Her stories always contained so much, were about such important and substantial things. I was always embarrassed when she asked me what I had been reading or what new things I had learned at school. But I couldn’t let her stories pass without countering with one of my own. I once decided to tell her one of my best stories from the medical school—about Diwan, a permanent
patient at our hospital. He lived in a cage. He was considered a threat to the community. He was suffering from satyriasis, gonorrhea, and syphilis. He had carried out one hundred and nineteen rapes, fifty-one against humans and the rest on animals.

She seemed to sicken after hearing this. I waited for her to ask what satyriasis was. She didn’t ask.

“What was his occupation?”

“He peddled stuff he had scavenged.”

“What schooling did he have?”

“He’s illiterate.”

“If he had an education he would be even more dangerous. Do you remember how our friend in Jepara talked about how life could be its own cage? That would make a more interesting story than satyriasis and venereal diseases.”

“But it’s a medical student’s story. Diwan’s got hemorrhoids now.”

“So?”

“It’s important, Mei. Because he can cause us to pass or fail our exams, to go up a class or down.”

“Ah, you.”

“So you need to listen to this story. Something different from what we heard about in Jepara. Diwan is always used in the symptomology exams. Any student who doesn’t try to get Diwan on his side by sending food and so on is bound to fail. He will pretend to have this or that symptom, and you will make the wrong diagnosis.”

“And you know all his diseases?”

“He’s got another cartload of diseases.”

“I like stories about people who are sane and think clearly.
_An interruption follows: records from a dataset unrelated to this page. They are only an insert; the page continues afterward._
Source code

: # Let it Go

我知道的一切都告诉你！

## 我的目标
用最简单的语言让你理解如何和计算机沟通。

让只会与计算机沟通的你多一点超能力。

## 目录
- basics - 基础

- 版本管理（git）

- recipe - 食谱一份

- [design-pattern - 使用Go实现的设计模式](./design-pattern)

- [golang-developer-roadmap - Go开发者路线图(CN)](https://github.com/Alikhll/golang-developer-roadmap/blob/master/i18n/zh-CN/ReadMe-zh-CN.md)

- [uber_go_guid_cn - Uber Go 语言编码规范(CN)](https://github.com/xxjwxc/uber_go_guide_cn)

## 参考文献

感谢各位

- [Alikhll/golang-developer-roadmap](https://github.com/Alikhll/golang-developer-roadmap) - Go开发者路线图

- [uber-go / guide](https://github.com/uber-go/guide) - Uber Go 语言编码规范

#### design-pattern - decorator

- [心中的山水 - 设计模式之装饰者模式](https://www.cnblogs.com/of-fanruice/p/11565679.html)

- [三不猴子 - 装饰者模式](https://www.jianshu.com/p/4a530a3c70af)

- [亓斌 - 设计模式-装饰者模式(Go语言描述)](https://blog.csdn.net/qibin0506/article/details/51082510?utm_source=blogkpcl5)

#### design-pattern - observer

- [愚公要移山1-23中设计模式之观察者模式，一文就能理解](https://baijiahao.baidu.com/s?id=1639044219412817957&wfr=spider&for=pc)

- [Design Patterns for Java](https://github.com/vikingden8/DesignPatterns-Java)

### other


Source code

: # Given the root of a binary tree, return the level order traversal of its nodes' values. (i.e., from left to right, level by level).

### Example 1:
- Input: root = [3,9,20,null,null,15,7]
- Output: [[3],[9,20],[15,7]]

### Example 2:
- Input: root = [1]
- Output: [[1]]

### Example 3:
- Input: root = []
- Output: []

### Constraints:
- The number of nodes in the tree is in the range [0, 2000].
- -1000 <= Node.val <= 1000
Even if they’ve got sick bodies like me.”

“But there are many who are ill in this world for whom medical knowledge might turn out to be important, Mei. You mustn’t forget that.”

“Yes, the sick must be attended to. But that which destroys life and society does not need to be cured so that it can resume its destruction. It’s more important to cure or replace a sick environment than a sick individual.”

“Then what would happen to all the patients? Who would look after them?”

She laughed.

“Why are you laughing, Mei?”

“That’s for other doctors to worry about. My husband will be doing more than just curing sick bodies. He is also going to cure a way of life that is rotten. You’ll always remember what our friend in Jepara said, won’t you?”

And suddenly I realized the purpose of all her stories about the Taiping, Yi He Tuan, the White Lilies Association, the Small Knives Union, and the Union of Older Brothers. She was leading me to think about what I wanted to do with my life….

Every evening at nine I would set off for the dormitory. Mei always walked with me to the gate. She would stand there until Ibu Baldrun called: “Don’t stay outside too long,” and Mei would go inside.

And when I looked back and she was gone, I would hasten my step.

1904 was a very important year in our lives.

How could I not say it was important? Like thunder out of a clear sky came a letter addressed to me at the school. Everyone there, staff and students, was excited. I had received an invitation from the Secretariat of the Governor-General to attend the reception to celebrate the appointment of Governor-General van Heutsz, who had just replaced Governor-General Rosenboom.

And just because of a letter, everyone now looked upon me with respect, admiration, and amazement. The director and all the other staff reminded me to arrive on time and behave properly so that the school’s name and reputation would rise in the eyes of society.